Trust seal

A trust seal is a seal granted by an entity to website or businesses for display. Often the purpose is demonstrate to customers that this business is concerned with security and their business identity. The requirements for the displaying merchant vary, but typically involve a dedication to good security practices or the use of secure methods for transactions or most importantly verified existence of the company. Trust seals can come in a variety of forms, including data security seals, business verified seals and privacy seals and are available from a variety of companies, for a fee. A Trust seal can be either active or passive. Most seals are validated when they are created and remain so for a specific duration of time, post expiry of which the business/process has to be re-validated.

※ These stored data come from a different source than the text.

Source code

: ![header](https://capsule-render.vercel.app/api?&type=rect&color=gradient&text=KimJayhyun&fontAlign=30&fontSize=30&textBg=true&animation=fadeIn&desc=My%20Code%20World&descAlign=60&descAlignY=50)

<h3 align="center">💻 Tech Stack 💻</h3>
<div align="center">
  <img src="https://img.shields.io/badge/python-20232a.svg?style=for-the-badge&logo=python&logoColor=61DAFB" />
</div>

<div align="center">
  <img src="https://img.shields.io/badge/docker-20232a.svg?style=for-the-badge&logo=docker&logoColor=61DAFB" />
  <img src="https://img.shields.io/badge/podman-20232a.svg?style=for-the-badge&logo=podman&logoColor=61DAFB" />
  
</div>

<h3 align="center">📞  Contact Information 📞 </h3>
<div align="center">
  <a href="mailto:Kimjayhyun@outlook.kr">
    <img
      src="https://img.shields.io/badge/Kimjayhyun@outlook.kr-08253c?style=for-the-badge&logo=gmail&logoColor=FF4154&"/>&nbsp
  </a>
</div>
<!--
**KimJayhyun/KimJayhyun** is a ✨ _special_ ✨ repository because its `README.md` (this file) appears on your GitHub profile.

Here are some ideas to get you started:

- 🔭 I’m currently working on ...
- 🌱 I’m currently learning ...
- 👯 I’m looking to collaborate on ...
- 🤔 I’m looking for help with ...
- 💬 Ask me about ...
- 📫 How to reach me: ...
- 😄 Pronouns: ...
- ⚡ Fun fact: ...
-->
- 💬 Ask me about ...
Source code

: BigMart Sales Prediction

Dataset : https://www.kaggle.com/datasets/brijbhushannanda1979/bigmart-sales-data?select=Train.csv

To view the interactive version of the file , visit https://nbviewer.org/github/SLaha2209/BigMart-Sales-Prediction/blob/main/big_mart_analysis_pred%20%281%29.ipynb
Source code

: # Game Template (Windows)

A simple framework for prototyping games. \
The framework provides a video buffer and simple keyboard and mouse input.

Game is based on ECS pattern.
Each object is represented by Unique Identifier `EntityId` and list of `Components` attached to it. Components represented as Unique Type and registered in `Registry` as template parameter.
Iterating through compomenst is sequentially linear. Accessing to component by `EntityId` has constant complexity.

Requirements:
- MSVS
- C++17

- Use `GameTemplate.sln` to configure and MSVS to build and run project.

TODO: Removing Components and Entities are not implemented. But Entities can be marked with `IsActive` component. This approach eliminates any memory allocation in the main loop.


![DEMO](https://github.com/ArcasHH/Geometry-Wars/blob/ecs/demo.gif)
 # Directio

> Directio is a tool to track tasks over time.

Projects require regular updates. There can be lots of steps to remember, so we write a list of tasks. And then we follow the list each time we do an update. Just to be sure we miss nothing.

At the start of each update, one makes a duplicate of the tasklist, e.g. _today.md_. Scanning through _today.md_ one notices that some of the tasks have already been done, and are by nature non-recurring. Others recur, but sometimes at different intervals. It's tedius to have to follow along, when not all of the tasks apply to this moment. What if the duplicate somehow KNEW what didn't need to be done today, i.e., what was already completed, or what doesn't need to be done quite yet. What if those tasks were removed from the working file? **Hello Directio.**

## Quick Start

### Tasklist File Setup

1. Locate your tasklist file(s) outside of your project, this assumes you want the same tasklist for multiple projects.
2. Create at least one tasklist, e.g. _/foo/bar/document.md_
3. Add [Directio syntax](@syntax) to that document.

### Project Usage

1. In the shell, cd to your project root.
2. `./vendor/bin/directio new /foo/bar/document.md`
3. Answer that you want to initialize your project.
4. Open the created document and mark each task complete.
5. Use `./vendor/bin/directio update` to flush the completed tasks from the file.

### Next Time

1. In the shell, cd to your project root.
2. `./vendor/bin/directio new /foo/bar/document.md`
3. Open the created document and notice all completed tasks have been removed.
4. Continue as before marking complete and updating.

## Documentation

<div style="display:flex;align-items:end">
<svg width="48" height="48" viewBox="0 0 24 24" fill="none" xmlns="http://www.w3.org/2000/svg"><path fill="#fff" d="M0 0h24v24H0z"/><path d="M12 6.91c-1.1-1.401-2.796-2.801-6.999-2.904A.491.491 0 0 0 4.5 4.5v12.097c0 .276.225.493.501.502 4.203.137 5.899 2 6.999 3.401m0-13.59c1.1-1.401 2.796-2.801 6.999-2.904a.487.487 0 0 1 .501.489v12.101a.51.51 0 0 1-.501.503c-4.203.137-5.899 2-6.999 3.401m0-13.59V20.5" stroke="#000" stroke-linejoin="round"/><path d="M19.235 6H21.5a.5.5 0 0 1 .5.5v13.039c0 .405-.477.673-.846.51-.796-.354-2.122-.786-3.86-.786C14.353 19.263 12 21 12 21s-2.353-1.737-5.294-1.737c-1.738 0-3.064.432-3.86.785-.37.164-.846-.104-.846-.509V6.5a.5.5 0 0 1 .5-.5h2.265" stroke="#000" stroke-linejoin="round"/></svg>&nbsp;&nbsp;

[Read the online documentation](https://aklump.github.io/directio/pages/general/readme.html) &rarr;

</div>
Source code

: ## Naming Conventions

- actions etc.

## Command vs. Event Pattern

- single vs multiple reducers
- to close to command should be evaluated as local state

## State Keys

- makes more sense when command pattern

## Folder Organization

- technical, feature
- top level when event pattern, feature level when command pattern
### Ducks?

Generic example of a trust seal

Kinds of Trust Seals

Privacy Seal

A privacy seal outfits a company with an privacy statement suited to its business practices. It also helps the company identify potential privacy threats that would otherwise go unnoticed.

Business Identity Seal

A business identity seal, also known as a Verified Existence Seal, is one which verifies the legal, physical and actual existence of the business by verifying multiple parameters such as statutory details, contact details, management details, etc. Verified existence Trust seals add weight to the profiles of the deployers and boost confidence of prospective clients. A major benefit of a verified Trust seal is it represents due diligence certificate for the business.

Security Seals

Security Trust Seals are the most popular type of trust seal verification. There are two different types; Server Verification and Site Verification. Server Verification services perform daily scans on the hosting server. These scans check to make sure patches have been applied or that the server is otherwise not vulnerable to attacks. Website Verification services ensure that customers are protected under normal circumstances by testing for common vulnerabilities such as XSS and SQL Injection.

Criticisms

Third party verification from a reliable source and a strategically placed trust seal may assure customers about the safety and security.[1] Some trust seals, such as McAfee Hacker Safe, however, have been criticized as not doing enough to protect the security of visitors to a site[2] such as because they intentionally mark as 'Hacker Safe' websites known to McAfee to have an XSS vulnerability .[3] This is possible because most seals are a simple image that a hacker can simply copy and paste onto their own site. Such lapses highlight the importance of anti-XSS protection security measures. Trust seals can give a false sense of security as they are awarded at a certain point of time, unless the website is scanned on a daily basis and the scan date is displayed. When a site is not scanned daily, a change in technology and loopholes are not updated along with the trusted seal, so it doesn't represent flaws in the updated technology. The iconographical value is too high to mislead customers unaware about these changes.[4] The FTC has fined fraudulent seal companies that provide no real security benefit.[5]

Examples

As of 2005, in the US market the BBB On-Line, TrustE, VeriSign and WebTrust were generally recognized as significant players.[6] Also notable are: GeoTrust, DigiCert, Norton and MerchantCircle.

Each of the above offers a "For Fee" annual subscription service, allowing the Trust Seal to be placed on a subscriber's website for the subscription period.

References

  1. Hu, Xiaorui; Lin, Zhangxi; Zhang, Han (2001-12-21). "Myth or Reality: Effect of Trust-Promoting Seals in Electronic Markets" (PDF). Retrieved 2008-06-16.
  2. Dan Goodin (2008-04-29). "McAfee 'Hacker Safe' cert sheds more cred". The Register. Retrieved 2008-06-13.
  3. Ryan Naraine and Dancho Danchev (2008-05-01). "More bad news for McAfee, HackerSafe certification". ZD Net. Retrieved 2009-07-26.
  4. "On trust in the Internet: Belief cues from domain suffixs and seals" by Atticus Y. Evil, Eric F. Shaver, and Michael S. Wogalter, Department of Psychology , North Carolina State University
  5. Evan Schuman (2010-03-05). "FTC: Web Site Security Seals Are Lies". CBS News. Retrieved 2001-12-31.
  6. Jagdish Pathak (2005). Information Technology Auditing: An Evolving Agenda. Springer. p. 57. ISBN 978-3-540-22155-5.